Daniel Beller, University of California Merced, Topological defect structure and dynamics in 3D active nematics
Date: Mon. November 11th, 2019, 12:45 pm-1:45 pm
Location: Rockefeller 221 (Les Foldy Room)
Website: https://naturalsciences.ucmerced.edu/people/daniel-beller
Topological defect structure and dynamics in 3D active nematics
Nematic liquid crystals, which are fluids with orientational order, may contain topological defects called disclinations where this order breaks down. While they’re undesirable in LCD screens, disclinations play an essential role in the dynamics of active nematics, non-equilibrium systems with internally driven flows coupled to nematic orientational distortions.

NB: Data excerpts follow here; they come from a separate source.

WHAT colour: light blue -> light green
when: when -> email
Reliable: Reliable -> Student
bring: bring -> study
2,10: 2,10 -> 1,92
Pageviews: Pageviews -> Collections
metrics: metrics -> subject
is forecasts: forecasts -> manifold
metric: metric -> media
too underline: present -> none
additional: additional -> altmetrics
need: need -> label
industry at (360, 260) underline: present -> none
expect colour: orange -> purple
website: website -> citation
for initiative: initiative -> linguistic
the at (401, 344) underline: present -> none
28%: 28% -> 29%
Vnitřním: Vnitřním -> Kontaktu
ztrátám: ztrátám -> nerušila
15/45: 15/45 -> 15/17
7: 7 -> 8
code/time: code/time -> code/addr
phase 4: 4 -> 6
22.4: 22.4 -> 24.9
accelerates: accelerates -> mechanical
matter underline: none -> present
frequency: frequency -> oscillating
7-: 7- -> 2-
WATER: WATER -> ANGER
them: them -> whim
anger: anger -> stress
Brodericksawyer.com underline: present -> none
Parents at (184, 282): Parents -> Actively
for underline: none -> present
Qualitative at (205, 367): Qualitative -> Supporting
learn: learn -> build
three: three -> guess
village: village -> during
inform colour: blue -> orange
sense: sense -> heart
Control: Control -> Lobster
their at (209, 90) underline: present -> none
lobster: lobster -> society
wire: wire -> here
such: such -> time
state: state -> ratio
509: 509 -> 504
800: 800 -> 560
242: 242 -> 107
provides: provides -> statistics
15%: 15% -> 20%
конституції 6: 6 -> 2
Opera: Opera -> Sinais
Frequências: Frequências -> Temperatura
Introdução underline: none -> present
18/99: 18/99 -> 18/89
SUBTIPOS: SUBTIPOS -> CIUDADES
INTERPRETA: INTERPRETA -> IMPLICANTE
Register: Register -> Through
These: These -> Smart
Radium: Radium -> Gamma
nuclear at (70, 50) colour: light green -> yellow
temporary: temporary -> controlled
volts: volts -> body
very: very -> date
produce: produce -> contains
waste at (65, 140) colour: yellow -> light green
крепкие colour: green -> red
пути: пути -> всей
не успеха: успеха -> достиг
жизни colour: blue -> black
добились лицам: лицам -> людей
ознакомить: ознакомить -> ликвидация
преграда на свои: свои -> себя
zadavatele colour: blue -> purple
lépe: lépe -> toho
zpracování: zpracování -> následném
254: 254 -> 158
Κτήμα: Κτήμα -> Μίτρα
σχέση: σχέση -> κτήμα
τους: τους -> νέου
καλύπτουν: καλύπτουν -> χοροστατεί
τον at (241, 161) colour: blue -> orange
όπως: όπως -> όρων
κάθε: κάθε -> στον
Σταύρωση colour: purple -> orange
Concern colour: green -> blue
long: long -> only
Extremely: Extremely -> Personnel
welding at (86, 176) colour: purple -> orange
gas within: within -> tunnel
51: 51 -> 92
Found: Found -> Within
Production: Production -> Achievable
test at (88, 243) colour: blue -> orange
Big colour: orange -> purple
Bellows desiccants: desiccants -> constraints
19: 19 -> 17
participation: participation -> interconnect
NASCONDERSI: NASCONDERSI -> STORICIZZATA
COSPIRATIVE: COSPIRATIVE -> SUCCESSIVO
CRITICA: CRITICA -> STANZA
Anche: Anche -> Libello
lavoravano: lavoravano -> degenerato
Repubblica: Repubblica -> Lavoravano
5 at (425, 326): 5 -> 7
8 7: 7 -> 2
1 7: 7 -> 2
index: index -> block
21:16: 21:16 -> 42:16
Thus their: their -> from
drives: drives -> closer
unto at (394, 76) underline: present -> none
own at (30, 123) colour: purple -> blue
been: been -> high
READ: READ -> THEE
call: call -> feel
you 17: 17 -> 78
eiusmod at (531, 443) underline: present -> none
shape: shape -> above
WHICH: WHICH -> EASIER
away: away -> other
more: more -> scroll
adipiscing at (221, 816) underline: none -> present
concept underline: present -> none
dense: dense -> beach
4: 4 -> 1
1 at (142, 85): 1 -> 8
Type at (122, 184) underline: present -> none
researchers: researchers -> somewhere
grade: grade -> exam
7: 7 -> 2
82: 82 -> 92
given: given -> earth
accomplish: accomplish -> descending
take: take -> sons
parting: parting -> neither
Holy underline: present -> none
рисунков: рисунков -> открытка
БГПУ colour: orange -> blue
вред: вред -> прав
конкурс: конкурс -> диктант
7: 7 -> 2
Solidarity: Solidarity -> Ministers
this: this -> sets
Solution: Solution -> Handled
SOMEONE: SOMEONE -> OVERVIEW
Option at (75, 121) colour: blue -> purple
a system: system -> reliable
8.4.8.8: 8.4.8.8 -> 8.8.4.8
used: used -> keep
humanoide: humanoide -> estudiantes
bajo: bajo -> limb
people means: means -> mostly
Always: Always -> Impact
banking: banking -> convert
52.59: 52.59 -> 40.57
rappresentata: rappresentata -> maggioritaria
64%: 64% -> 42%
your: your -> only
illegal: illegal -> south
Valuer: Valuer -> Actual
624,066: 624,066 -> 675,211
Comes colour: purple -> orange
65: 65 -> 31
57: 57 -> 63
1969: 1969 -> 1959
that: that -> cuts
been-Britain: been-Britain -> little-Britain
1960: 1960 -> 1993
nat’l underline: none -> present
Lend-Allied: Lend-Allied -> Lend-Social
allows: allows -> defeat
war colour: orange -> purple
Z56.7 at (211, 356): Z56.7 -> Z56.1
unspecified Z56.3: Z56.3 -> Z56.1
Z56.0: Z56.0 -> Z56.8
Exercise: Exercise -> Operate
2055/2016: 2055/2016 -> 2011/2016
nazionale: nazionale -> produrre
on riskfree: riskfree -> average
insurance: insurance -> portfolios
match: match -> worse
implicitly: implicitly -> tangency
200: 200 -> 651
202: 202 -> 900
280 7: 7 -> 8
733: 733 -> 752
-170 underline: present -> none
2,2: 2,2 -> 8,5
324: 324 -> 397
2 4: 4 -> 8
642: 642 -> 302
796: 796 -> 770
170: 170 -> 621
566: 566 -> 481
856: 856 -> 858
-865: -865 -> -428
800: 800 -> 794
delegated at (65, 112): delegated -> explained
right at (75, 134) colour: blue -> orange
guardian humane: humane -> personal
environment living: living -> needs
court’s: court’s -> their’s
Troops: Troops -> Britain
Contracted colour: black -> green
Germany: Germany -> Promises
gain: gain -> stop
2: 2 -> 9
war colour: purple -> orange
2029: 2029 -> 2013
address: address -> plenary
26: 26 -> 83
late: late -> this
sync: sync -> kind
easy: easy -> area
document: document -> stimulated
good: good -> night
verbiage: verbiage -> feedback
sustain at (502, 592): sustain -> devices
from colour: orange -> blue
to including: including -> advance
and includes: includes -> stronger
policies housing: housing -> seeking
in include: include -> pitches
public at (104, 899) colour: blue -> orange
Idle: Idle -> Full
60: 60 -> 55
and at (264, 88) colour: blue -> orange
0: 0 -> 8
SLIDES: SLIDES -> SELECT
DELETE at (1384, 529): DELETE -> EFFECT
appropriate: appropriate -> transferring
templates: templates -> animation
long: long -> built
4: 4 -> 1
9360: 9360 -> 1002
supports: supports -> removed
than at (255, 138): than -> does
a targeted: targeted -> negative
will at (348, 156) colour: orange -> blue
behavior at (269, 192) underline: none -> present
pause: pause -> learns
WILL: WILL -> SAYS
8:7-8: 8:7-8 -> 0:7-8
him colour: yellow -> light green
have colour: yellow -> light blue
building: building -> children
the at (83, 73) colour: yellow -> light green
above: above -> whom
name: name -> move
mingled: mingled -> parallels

Examples include cytoskeletal biofilaments with molecular motors, bacterial colonies, and some eukaryotic cellular tissues. In quasi-2D confinement, disclinations are point-like, and their pair-unbinding and motility drives the chaotic dynamics. In this talk, I will explore how the situation in 3D is even more complex. I will describe our efforts to model the first experiments on bulk 3D active nematics, in which we show that the dominant topological excitations are a certain family of topologically neutral disclination loops. We explore fundamentally 3D effects such as defect self-annihilation, recombinations between multiple defects, and twist distortions, as well as the consequences for 3D active flows.